Hint sinemasının en pahalı filmi yolda!
Kısa süre önce yaklaşık 150 milyon dolara çekileceği açıklanan “Mahabharata” film projesinin uluslararası basında geniş yer tutması da biraz bu yüzden. Mahabharata efsanesi içinden emin olun binlerce film çıkardı Hint sineması. Şimdi bu efsanesini tüm dünyaya bir kez daha ama daha görkemli bir şekilde anlatmanın peşinde. (Mahabharata, eski Hindistan'da Sanskritçe yazılmış en önemli iki destandan biridir)
Sorulabilir, Hint sineması 150 milyon dolarlık bir filmi finanse edecek güce erişti mi, diye. O zaman güncel bir örnek verelim. Mesela şimdilerde Hindistan’da gösterimde olan “Baahubali 2: The Conclusion” filmi yaklaşık 40 milyon dolarlık bir bütçeyle çekildi. 27 Nisan’da vizyona giren filme Hindistan’da yoğun ilgi gösteriliyor. Film, kısa zamanda sadece Hindistan’da 45 milyon dolarlık hasılat elde etti. Ki Hindistan dışında Amerika, İngiltere, İspanya, Avustralya, Yeni Zelanda, İspanya, Birleşik Arap Emirlikleri gibi ülkelerde de film gösterimde. 2015 yapımı, 18 milyon dolara çekilen “Baahubali: The Beginning” filminin 100 milyon dolarlık hasılat elde ettiği düşünüldüğünde “Baahubali 2: Conclusion’un ekonomik başarısının ilk filmi geçeceğini tahmit etmek eldeki verilerle güç değil.
Yani Bollywood’a indirgenen, oryantalist bakış nedeniyle biraz hafife alınan Hint sinemasının rüzgarı dünyada son yıllarda çok şiddetli esiyor. Türkiye’ye bu rüzgar çok da uğramıyor nedense, bunun için Hint sinemasındaki değişimi pek de göremiyoruz.

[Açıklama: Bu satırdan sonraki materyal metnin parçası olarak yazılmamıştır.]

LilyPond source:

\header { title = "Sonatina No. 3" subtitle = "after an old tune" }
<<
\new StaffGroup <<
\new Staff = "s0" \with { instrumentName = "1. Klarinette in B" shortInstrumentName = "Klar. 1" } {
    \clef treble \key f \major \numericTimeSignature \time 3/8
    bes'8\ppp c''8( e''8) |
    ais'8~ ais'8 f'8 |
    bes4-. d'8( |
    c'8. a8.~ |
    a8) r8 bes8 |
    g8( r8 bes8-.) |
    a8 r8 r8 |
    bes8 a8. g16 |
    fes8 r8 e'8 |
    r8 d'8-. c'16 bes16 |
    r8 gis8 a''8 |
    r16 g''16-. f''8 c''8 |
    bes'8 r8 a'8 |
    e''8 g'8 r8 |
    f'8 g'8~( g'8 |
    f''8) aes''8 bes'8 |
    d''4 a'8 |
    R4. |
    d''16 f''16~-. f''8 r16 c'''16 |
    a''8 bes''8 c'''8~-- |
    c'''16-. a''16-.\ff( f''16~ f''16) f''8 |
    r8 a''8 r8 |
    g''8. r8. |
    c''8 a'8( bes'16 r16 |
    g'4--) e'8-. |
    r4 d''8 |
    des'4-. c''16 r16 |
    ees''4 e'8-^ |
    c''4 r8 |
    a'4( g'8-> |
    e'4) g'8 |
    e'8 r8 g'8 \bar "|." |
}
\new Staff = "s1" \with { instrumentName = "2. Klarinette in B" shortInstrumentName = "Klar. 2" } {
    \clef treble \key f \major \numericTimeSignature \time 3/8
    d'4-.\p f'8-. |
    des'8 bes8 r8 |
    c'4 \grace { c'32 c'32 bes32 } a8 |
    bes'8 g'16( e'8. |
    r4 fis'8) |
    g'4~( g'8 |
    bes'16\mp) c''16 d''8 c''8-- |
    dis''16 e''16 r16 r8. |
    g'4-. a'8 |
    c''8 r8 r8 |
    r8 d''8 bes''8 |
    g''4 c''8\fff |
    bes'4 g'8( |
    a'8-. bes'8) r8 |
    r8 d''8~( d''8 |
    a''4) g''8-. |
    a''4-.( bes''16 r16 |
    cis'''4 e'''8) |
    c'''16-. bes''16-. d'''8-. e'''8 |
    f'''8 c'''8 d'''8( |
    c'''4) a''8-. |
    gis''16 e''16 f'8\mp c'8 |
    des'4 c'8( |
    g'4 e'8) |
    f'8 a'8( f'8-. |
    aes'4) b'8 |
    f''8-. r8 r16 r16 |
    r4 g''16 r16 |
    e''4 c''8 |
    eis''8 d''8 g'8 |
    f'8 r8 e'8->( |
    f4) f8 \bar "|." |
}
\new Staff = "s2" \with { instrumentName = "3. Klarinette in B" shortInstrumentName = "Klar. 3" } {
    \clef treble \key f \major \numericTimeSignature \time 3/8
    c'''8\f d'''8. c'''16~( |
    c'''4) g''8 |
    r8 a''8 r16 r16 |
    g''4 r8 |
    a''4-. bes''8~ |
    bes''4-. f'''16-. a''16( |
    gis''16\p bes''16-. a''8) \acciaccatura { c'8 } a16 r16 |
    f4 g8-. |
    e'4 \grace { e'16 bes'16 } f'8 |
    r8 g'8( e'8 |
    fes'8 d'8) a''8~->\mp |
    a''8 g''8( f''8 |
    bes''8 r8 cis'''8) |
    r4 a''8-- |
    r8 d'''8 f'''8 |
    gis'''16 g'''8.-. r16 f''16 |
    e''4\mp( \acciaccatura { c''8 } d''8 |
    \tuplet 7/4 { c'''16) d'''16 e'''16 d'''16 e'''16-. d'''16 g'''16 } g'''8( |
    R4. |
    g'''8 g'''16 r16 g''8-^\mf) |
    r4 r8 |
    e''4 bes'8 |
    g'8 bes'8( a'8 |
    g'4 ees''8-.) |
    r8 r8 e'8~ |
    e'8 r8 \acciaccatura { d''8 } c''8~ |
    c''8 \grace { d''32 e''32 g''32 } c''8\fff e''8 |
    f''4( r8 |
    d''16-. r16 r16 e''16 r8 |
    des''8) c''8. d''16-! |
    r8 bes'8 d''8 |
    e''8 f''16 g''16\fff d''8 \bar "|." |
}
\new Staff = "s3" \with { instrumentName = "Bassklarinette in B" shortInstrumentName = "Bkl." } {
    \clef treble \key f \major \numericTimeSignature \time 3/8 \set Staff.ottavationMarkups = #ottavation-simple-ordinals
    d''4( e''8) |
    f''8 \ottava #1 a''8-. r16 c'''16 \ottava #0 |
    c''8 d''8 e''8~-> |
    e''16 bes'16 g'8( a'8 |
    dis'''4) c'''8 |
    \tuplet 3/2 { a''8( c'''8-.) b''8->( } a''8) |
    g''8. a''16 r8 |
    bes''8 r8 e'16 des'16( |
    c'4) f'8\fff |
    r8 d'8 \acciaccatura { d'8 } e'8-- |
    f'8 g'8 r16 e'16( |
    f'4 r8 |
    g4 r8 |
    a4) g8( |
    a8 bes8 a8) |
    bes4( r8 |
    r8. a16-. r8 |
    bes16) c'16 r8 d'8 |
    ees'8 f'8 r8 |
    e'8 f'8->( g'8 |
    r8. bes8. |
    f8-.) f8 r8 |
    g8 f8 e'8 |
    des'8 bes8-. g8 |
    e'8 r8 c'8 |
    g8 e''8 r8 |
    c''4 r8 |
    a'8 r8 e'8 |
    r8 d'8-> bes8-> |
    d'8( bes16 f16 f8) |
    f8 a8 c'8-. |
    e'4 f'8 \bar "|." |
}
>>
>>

Ama olan şu: Hint sineması hedefleri doğrultusunda artık şartları zorluyor. Hedefleri de büyük. Kendi hikayelerini, kendi sinemacılarıyla anlatmak ve dünyada çok sayıda insana ulaşmak. Mesela 150 milyon dolara çekilmesi planlanan “Mahabharata”nın yaklaşık 3 milyar insana ulaşması hedefleniyor. Biraz gerçek ötesi gelebilir size bu hedef ama meseleye farklı bakmak gerek. Hint sineması, dünyada kültürel güç olduklarının artık daha net bir şekilde farkında ve bu gücü stratejik bir şekilde kullanmanın yollarını arıyorlar. Yani Hint sineması, sinema dünyasında küresel bir aktör olmanın ötesine geçip güçlü bir aktör olmayı istiyor.